This is the second year an Elmont Memorial High School student has been accepted to all eight Ivy League schools.
Augusta Uwamanzu-Nna plans to pursue a science-related major.
There must be something in the water at Elmont Memorial High School.
For the second year in a row, an Elmont Memorial High School student has been accepted to all eight Ivy League schools. Last year, the Long Island high school’s salutatorian Harold Ekeh chose to attend Yale University after having his pick of all eight Ivy League schools. This year, Augusta Uwamanzu-Nna, Elmont’s valedictorian, will face the same decision.
“Having two students get accepted into all eight Ivy League institutions in back-to-back years is humbling but also speaks to the incredible commitment to children by the families and staff within the EMHS Community,” said Kevin Dougherty, Elmont Memorial High School principal.
Uwamanzu-Nna was also accepted to the four additional schools to which she applied. The experience has been surreal, Uwamanzu-Nna said in a press release.
“My recent accomplishments reflect the hardworking ideals of the town of Elmont, my supportive parents and my dedicated teachers. I am elated, but most importantly, I am thankful,” she said.
Ekeh and Uwamanzu-Nna are both Nigerian. Ekeh was born in Nigeria and came to the United States when he was 8. Uwamanzu-Nna is the daughter of Nigerian immigrants.
“Though I was born here in America, I visited Nigeria many times,” Uwamanzu-Nna told CNN affiliate WABC. “And I’ve seen that my cousins don’t have the same opportunities that I have. So definitely, whatever I do, I want to make sure that it has an impact on Nigeria.”
Uwamanzu-Nna plans to pursue a science-related major. She was a finalist in the 2016 Intel Science Talent Search for her research on cement that could help prevent underwater oil rigs from rupturing. On Monday, she received an invitation to the White House Science Fair.

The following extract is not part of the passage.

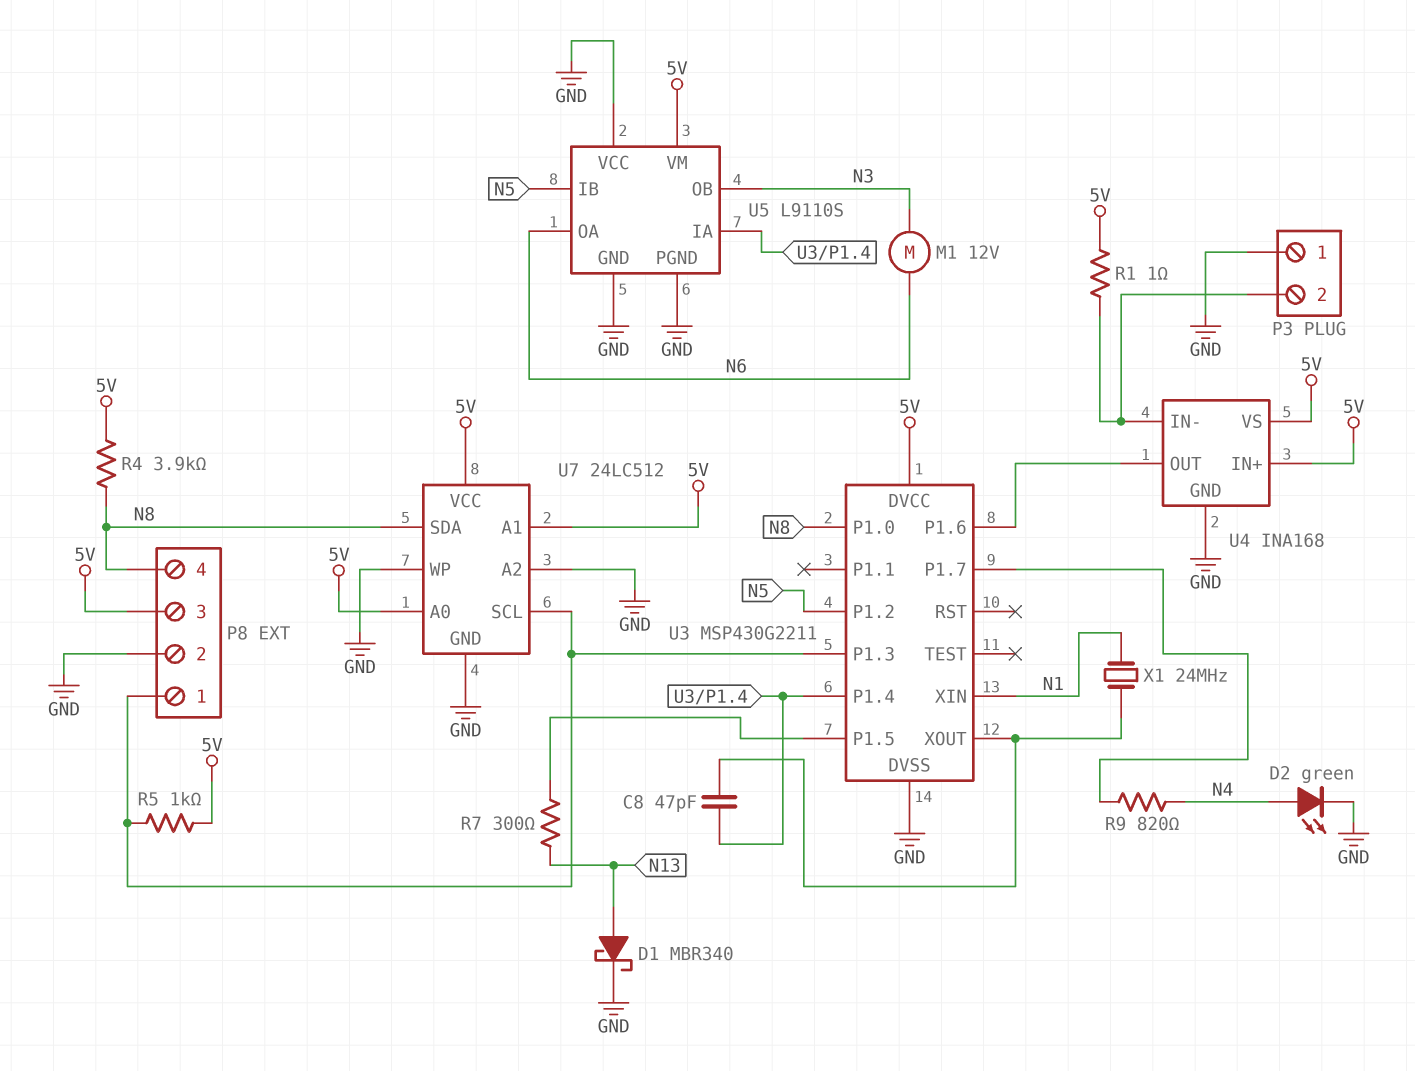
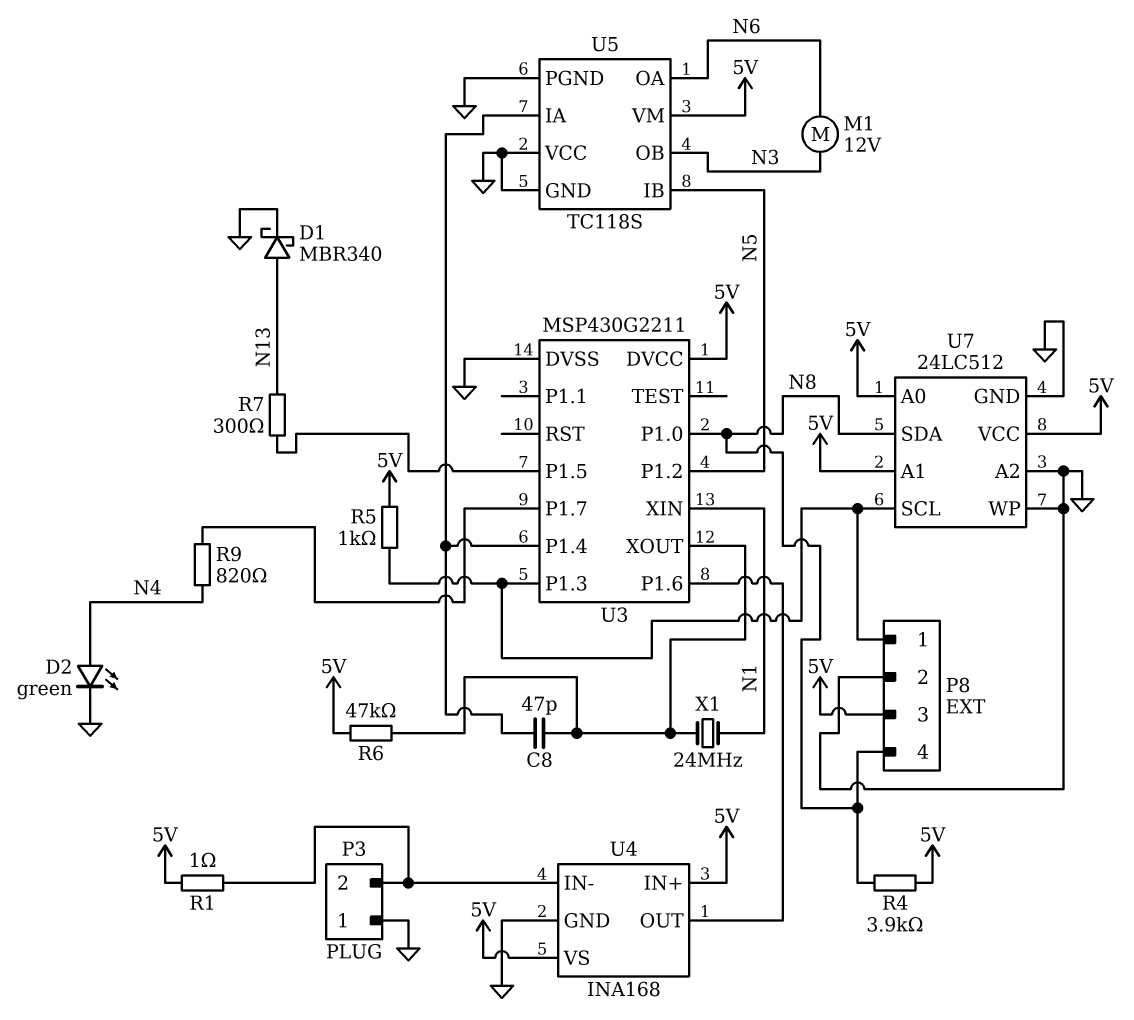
R6: none -> 47k (5V, U3/XOUT)
U5: L9110S -> TC118S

She is hoping to attend a school where she is able to combine her varied scientific interests, which include biochemistry and environmental studies, she said in the press release.
There are no secrets to academic success, she said. Her 101.64 weighted GPA was earned through hard work.
“I’ve struggled with numerous classes in the past,” Uwamanzu-Nna told WABC. “But I guess what allowed me to be successful … is my persistence and my tenacity.”
Uwamanzu-Nna hasn’t made a final decision on what school she will attend, but with acceptance to 12 schools, she has a tough decision to make.